Australian Financial Review
By Tom Switzer
In recent months, a new conventional wisdom about US foreign policy has emerged: that, with the end of what Barack Obama has called "a long season of war", America is retreating from the world. We are told that Washington's vacillating and inept responses to crises, from Syria's civil war to Russia's incursions in Ukraine, have hurt its credibility and prestige as well as its ability to lead and influence the world. So much so that the much-touted pivot to Asia is pivoting away.
Meanwhile, the war-weary public believes it's high time for the US to concentrate on its own neglected domestic problems.
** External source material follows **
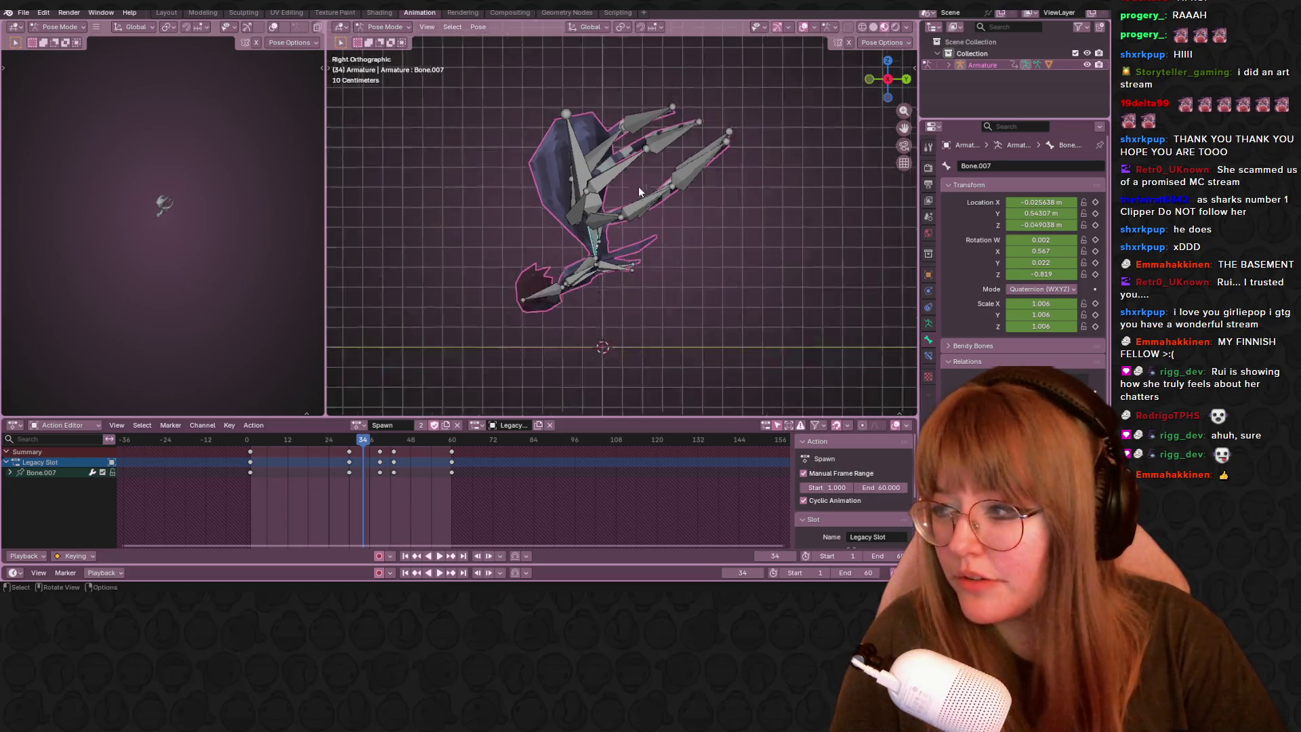
pyautogui.scroll(-1, 639, 186)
A clear majority of Americans still believe the country is heading in the wrong direction. And public opinion is at its most non-interventionist since the heyday of isolationism in the inter-war period.
Tony Abbott visits the US this week, and he has caught the significance of this crisis of confidence. When he addressed the Washington-based Heritage Foundation two years ago, he declared: "America needs to believe in itself the way others still believe in it." Other political and opinion leaders across the region reflect those sentiments.
This is a familiar tale. When the Americans started to downgrade their commitment in Vietnam and call on allies to take more responsibility for their security in the late 1960s, Australian government officials raised serious doubts about the US staying power in Asia. Peter Howson, the minister for air, lamented in his diaries: "There'll be no white faces on the Asian mainland", and "we shall be isolated and on our own". John Gorton, the prime minister, warned: "America is going to be less and less interested in this part of the world."
But just as talk of America's retreat was greatly exaggerated more than four decades ago, so it is today. Far from withdrawing from the world, the US will remain the world's largest economy and its predominant military superpower for the foreseeable future.
And as the international trendsetter in innovation, higher education and energy self-sufficiency, it has enormous capacity to bounce back from setbacks.
Enhancing security ties
As for Asia, the US military and diplomatic presence, including bases and other access agreements and up to 100,000 personnel in the Pacific Command, remains steadfast.
The Pentagon is on track to shift the 50-50 balance of forces between Europe and Asia to 40-60 in favour of the latter by 2020. Washington is enhancing security relationships with several states that are increasingly nervous about the rise of China.
Moreover, the US commitment to its allies — not least by shows of force last year around the Korean peninsula and East China Sea — sent the right signals that Pyongyang and Beijing could not intimidate South Korea and Japan without repercussions. The US-led recovery effort in the Philippines after typhoon Haiyan showcased US capability and presence.
The point here is that, although the US will cease to act like the almost indiscriminating global hegemon that marked the post-9/11 era, it will remain a formidable presence in the world, especially in the Asia-Pacific region. But it will increasingly define distinctions between the essential and the desirable, and recognise a sense of limits and restraint in foreign affairs.
That is essentially what Barack Obama was saying at his keynote West Point address a fortnight ago. It is what rising Republicans, such as likely presidential candidate Rand Paul, are also advocating. And it is what the Prime Minister will hear privately during his first formal bilateral meetings with the President in Washington this week. Still, leaving aside Malcolm Fraser's recent calls to jettison the alliance, it is widely believed the US–Australia relationship will remain the centrepiece of Canberra's strategic outlook. It is deeply embedded in our national psyche. And it includes favourable access to US technology, intelligence and a security insurance policy.
On the American side, the alliance is important because we remain a stable, reliable and significant presence. Australia is the 12th largest economy in the world and serves as a fast-expanding market for US goods and services. And because we export more to China than we do to the US by a ratio of more than 6 to 1, our leverage and credibility in Washington is enhanced, especially at a time when America is anxious about the rise of China.
Australia must be more diplomatic
Abbott has long been a great admirer of America. He once said: "Few Australians would regard America as a foreign country." On America's role in the world, "it is often thought . . . that its knowledge is scanty, its judgment flawed, and its actions frequently counter-productive", Abbott wrote in 2009. "What can't seriously be questioned is Americans' collective desire to be a force for good."
But there is a sense that Abbott, like Kevin Rudd and Julia Gillard before him, recognises that Canberra must learn to play a more demanding diplomatic game than ever before: that Australia is not faced with a stark binary choice between Beijing and Washington.
This means that Australia, far from embracing the old traits of dependability and unconditional loyalty to any "special relationship", will need to be more qualified and ambiguous in its support for America.
Notwithstanding a few missteps, such as his unashamed advocacy of Japan as Australia's "closest friend in Asia" when the circumstances demand a more nuanced description, Abbott is striking the right balance.